GIVEN PASSAGE
::::

During such highly public controversies as pro-abortion political candidates placing ads in diocese publications or being featured guests at diocese functions, Adamec has said publicly that he expects differences to be resolved privately and priests to be obedient.
Last week, several priests spoke to a reporter on the condition of anonymity, saying that all priests are currently under a gag order imposed by the bishop several months ago, which bars them from public disagreement with diocese policies or actions.
The order was imposed after various priests spoke out about such issues as potential church closings, the guest appearance of a controversial "New Age" nun, and revelations that the diocese has paid more to its attorneys than the victim in the 1994 abuse case.
It threatens suspension or expulsion of any priest who disagrees publicly with the bishop or any of his policies, the priests said.
The diocese declined comment, saying it is inappropriate to comment on personnel issues.
Most mysterious is the gag order imposed on Saylor.
The order was published this week on a new Web site, dioceseaj.com, which is sponsored by conservative Catholics. They accuse Adamec of covering up sex abuse cases and shifting suspected abusers from parish to parish.
The order is in the form of a decree, signed by Adamec, and dated Sept. 9, 1999, the same week as Saylor's retirement.

::::

RAW DATA
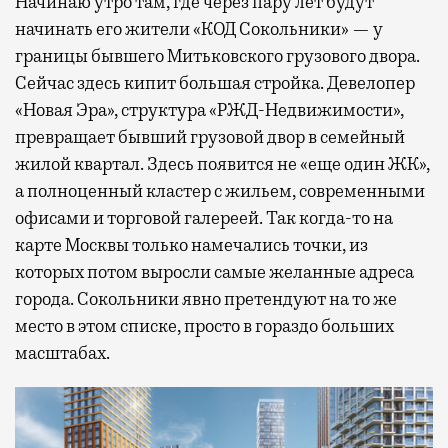
Начинаю утро там, где через пару лет будут
начинать его жители «КОД Сокольники» — у
границы бывшего Митьковского грузового двора.
Сейчас здесь кипит большая стройка. Девелопер
«Новая Эра», структура «РЖД-Недвижимости»,
превращает бывший грузовой двор в семейный
жилой квартал. Здесь появится не «еще один ЖК»,
а полноценный кластер с жильем, современными
офисами и торговой галереей. Так когда-то на
карте Москвы только намечались точки, из
которых потом выросли самые желанные адреса
города. Сокольники явно претендуют на то же
место в этом списке, просто в гораздо больших
масштабах.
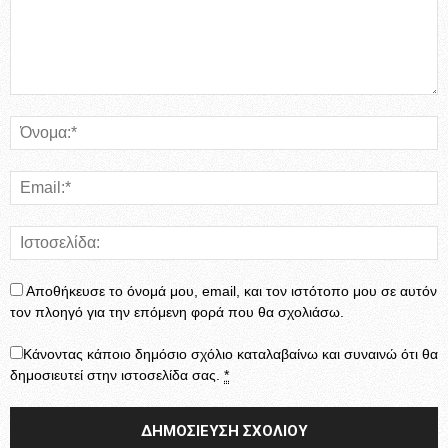
Αποθήκευσε το όνομά μου, email, και τον ιστότοπο μου σε αυτόν
τον πλοηγό για την επόμενη φορά που θα σχολιάσω.
Κάνοντας κάποιο δημόσιο σχόλιο καταλαβαίνω και συναινώ ότι θα
δημοσιευτεί στην ιστοσελίδα σας.
*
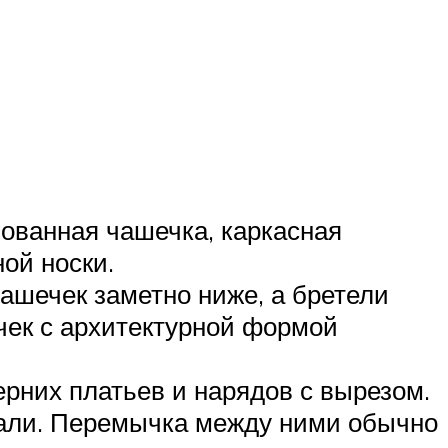
ованная чашечка, каркасная
ой носки.
чашечек заметно ниже, а бретели
чек с архитектурной формой
рних платьев и нарядов с вырезом.
нали. Перемычка между ними обычно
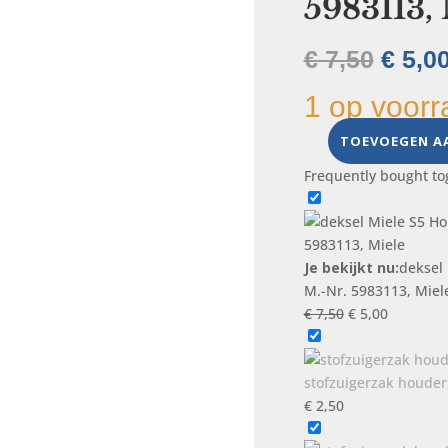
5983113,
Oorsp
€
7,50
€
5,0
prijs
1 op voorr
was:
€ 7,50
TOEVOEGEN A
deksel
Miele
Frequently bought to
S5
Homecare,
ROOD,
stofzuiger,
Je bekijkt nu:
deksel
M.-
M.-Nr. 5983113, Miel
Nr.
Oorspronkelijk
Huidige
€
7,50
€
5,00
5983113,
prijs
prijs
Miele
was:
is:
aantal
€ 7,50.
€ 5,00.
stofzuigerzak houder
€
2,50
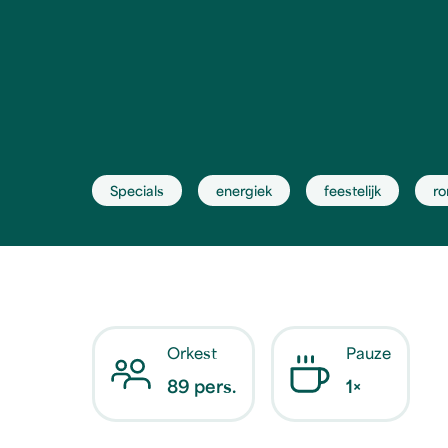
Specials
energiek
feestelijk
ro
Orkest
Pauze
89 pers.
1×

::::

BRIEF 1
Copy word for word the part of the gag order article that begins with "It threatens suspension" and ends with "imposed on Saylor.".
BRIEF 2
Continue the article about the bishop's gag order from where it stops.

RESPONSE BOX 1
It threatens suspension or expulsion of any priest who disagrees publicly with the bishop or any of his policies, the priests said.
The diocese declined comment, saying it is inappropriate to comment on personnel issues.
Most mysterious is the gag order imposed on Saylor.

RESPONSE BOX 2
No one would comment on the decree But records show it was issued five years after Saylor's testimony damaged the diocese's case in the Luddy trial, and three years after reports that Saylor fired a church janitor with a criminal record, who then threatened to expose homosexual acts committed by a priest who for a time served on Adamec's personal staff.
The decree presents itself as a "penal precept" and a "canonical warning," saying Saylor "may not use a public event or assembly or in published writings or in other media to harm public morals or to excite hatred or contempt for the Church or Diocese.
"Monsignor Saylor may not publish any writing or take part in any radio or television programming without the permission of the Diocesan Bishop," the decree said.
"Violation of this personal, penal precept will be punished with just penalties, which could include suspension and even excommunication," it said.
Saylor did not return several telephone calls from a reporter.
The diocese declined comment, calling the gag order "a personnel matter."
It was an ignoble end to a distinguished career for one of the diocese's most visible and best-known clerics.
A review of news reports show that Saylor played a key role in various communities, chairing Johnstown Historic Preservation Committee and Cambria County Senior Citizens Advisory Board.
In Blair County, he was a member of Human Relations Advisory Committee and a Mercy Hospital trustee.
He was a pastor in Lakemont and State College, and editor of the diocesan newspaper, The Catholic Register.
Just a month after his retirement, and after the gag order was issued, Saylor received a prestigious award from Mount St. Mary's National Alumni Association, according to news reports.
An Aug. 15, 1996, story in the weekly orthodox Catholic newspaper, "The Wanderer," said Adamec fired Saylor as pastor of Our Lady of Victory in State College because of Saylor's firing of a church employee. The newspaper describes the worker as "a drunk who was convicted and sentenced for murdering his first wife and beating his second wife."
The article said the fired worker demanded his job back, threatening to expose the sexual activity of a former priest at Our Lady of Victory.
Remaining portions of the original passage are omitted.